-- Source material follows --
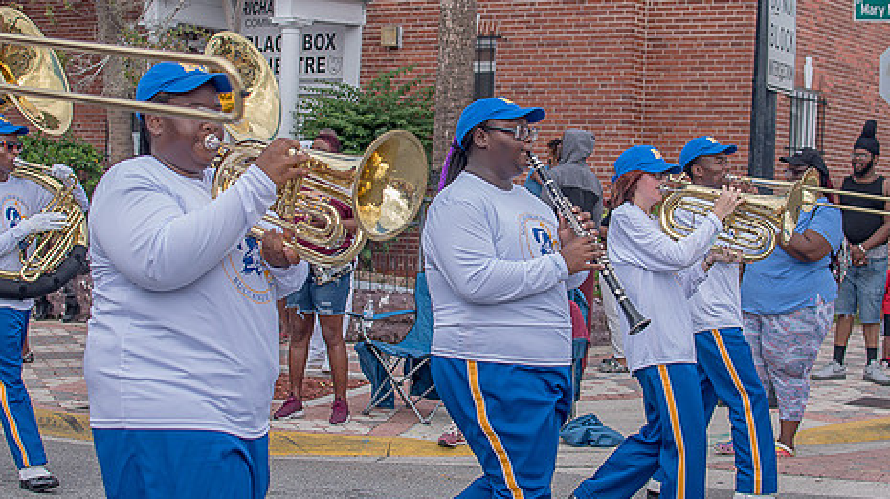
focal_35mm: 68
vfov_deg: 17.7
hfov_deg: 31.0
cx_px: 471
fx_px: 1604
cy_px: 200
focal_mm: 35
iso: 100
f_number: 4
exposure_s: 1/500
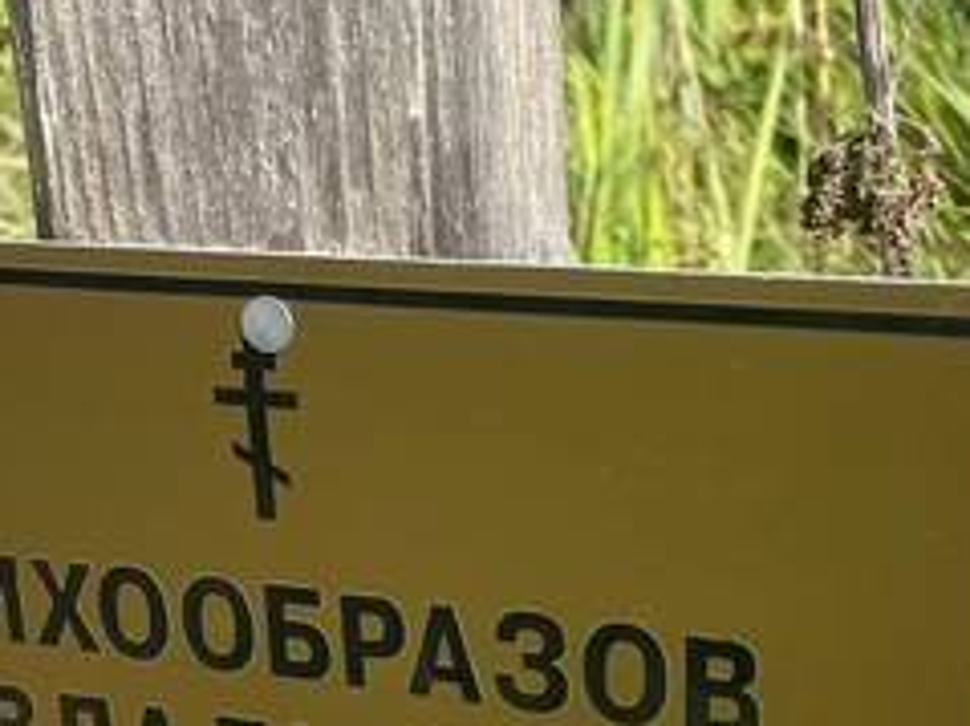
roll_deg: -0.9
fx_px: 2437
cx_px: 179
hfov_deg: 22.2
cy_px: 807
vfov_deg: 16.4
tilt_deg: -29.3
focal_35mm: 87
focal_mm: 4.2
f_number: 1.6
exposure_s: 1/2257
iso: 32
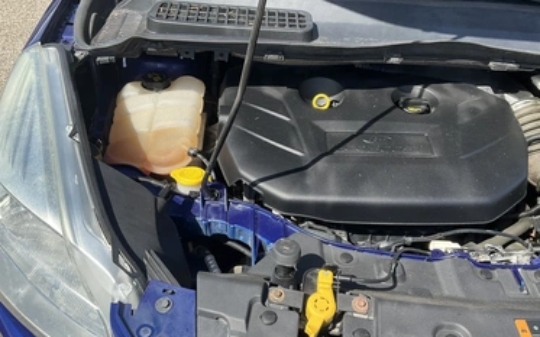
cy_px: 171
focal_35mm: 33
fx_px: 486
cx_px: 266
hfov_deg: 58.1
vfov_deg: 38.3
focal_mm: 3
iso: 25
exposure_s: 1/627
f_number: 1.8
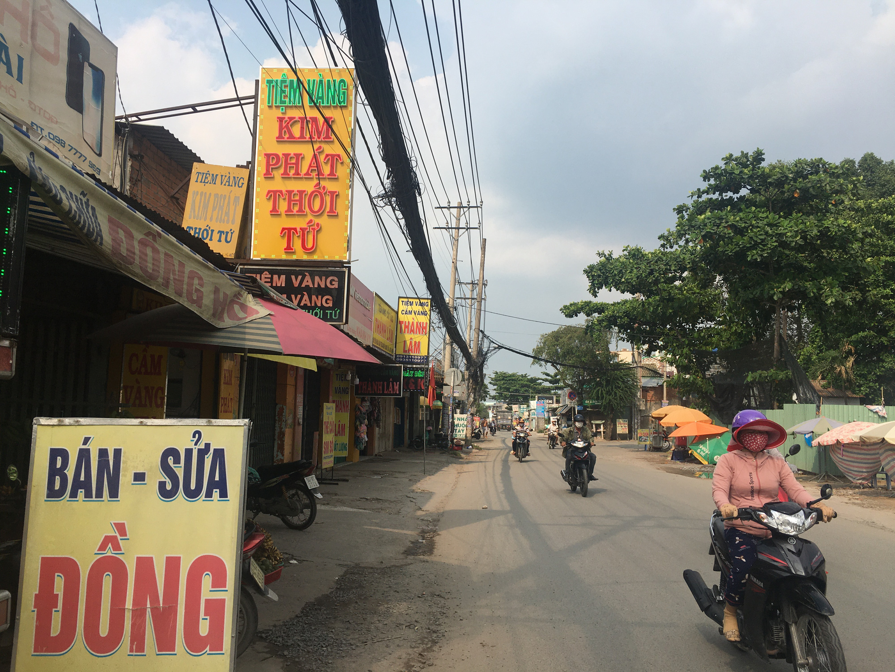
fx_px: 750
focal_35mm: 29
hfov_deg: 61.7
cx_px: 448
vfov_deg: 48.2
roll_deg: -0.5
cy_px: 336
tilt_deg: +5.6
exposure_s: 1/1425
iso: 25
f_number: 2.2
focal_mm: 4.15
-- Source material concluded --
Problem to work on:
From the line containing "exposure_s: 1/627" down to the last line of the data, print every line exactly and nothing else. Pictures stay out of the copy.

Response to this exercise:
exposure_s: 1/627
f_number: 1.8
fx_px: 750
focal_35mm: 29
hfov_deg: 61.7
cx_px: 448
vfov_deg: 48.2
roll_deg: -0.5
cy_px: 336
tilt_deg: +5.6
exposure_s: 1/1425
iso: 25
f_number: 2.2
focal_mm: 4.15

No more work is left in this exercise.